Dying to Live

What if you found out today that you only had a few years to live? I don’t mean to be morbid, and I’m definitely not writing to say goodbye. I’m good, really. I’m very healthy. But what if? Do you ever stop to ask yourself this important question? I do.

More importantly, I have clients who have good reason to ask. They’ve survived cancer, heart disease, or substance related disorders, and now more than ever, they’re determined to live life fully and die with little or no regrets.

I recently read an article titled, “The Top Five Regrets of the Dying: A Life Transformed by the Dearly Departing.” The author, Bronnie Ware, worked in palliative care for many years. She discovered five common themes expressed by her patients—things they would do differently if they had the chance to turn back time.

Over the course of the next five weeks, I’ll share her patients’ top five regrets and invite you to reconsider some of your life choices. I’ll incorporate passages from a few of my favorite books that may inspire you to make a change before it’s too late. Here goes.

Regret #1: I wish I had the courage to live a life true to myself, not the life others expected me to live.  

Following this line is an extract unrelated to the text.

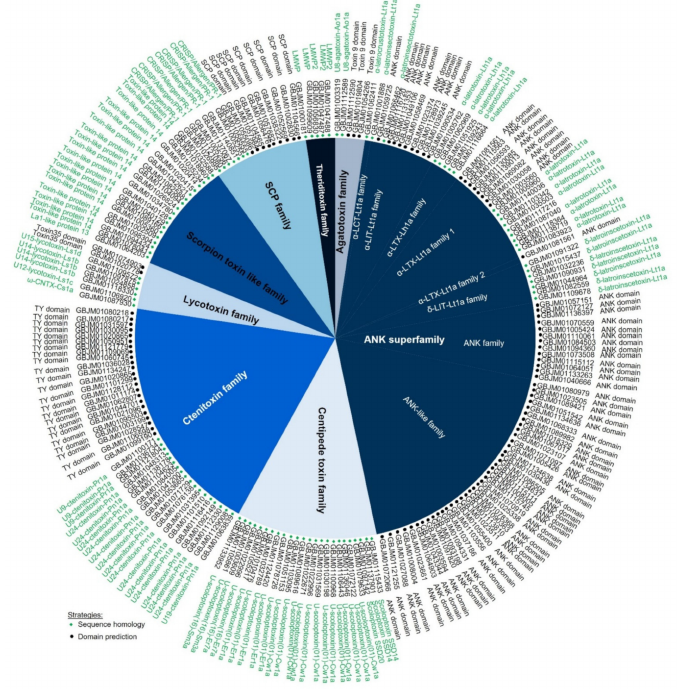
Figure 6. Toxinome of L. geometricus venom gland. All 212 unigenes were clustered using sequence homology and domain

Why is it that we can’t let go of others’ expectations? What drives us away from our dreams and keeps us stuck in unsatisfying jobs, unhealthy relationships, unfulfilling past times, or behavioral ruts? One of my favorite authors, Dawna Markova, hits the nail on the head in her book, I Will Not Die an Unlived Life. She writes…

To explore what it would mean to live fully, sensually alive and passionately on purpose, I have to drop my preconceived ideas of who and what I am. It is as if the salt of years is running free from me. Like so many of us, my head has been stuffed full of knowledge, but something in me is still starving. So here, I seek to empty it of the stories, explanations, and interpretations I am clutching in the fist of my mind. When did it get so tightly closed that it became numb? And what was it holding onto anyway? I want it free. I want my heart and soul free. Free of and free from. Free of struggle, free from doubt in the canyons of my bones, free from running from the truth of knowing that something has been missing.

It’s hard to follow such a beautifully written passage, so let me build on a phrase that is the essence of what I help people do as a psychotherapist and life coach. I seek to empty the stories, explanations, and interpretations I am clutching in the fist of my mind.  So many of us cling to the stories handed down by our families. We adopt definitions of societal success, thinking we should live up to these standards, instead of authoring our own. We cling to professional titles; we clutch onto secure, yet unsatisfying relationships. We close our mind and resist our heart’s desire. We ignore a haunting voice inside that whispers, something’s just not right.

It takes a great deal of courage to respond to that voice. It takes even more courage to say, It’s time to change my life.  If familiar old stories continue to hold you hostage, simply ask yourself the question I started with today, What if I only had a few years to live?

See where it takes you. Give this voice a chance. Maybe it will free your mind from preconceived ideas of who and what you should be.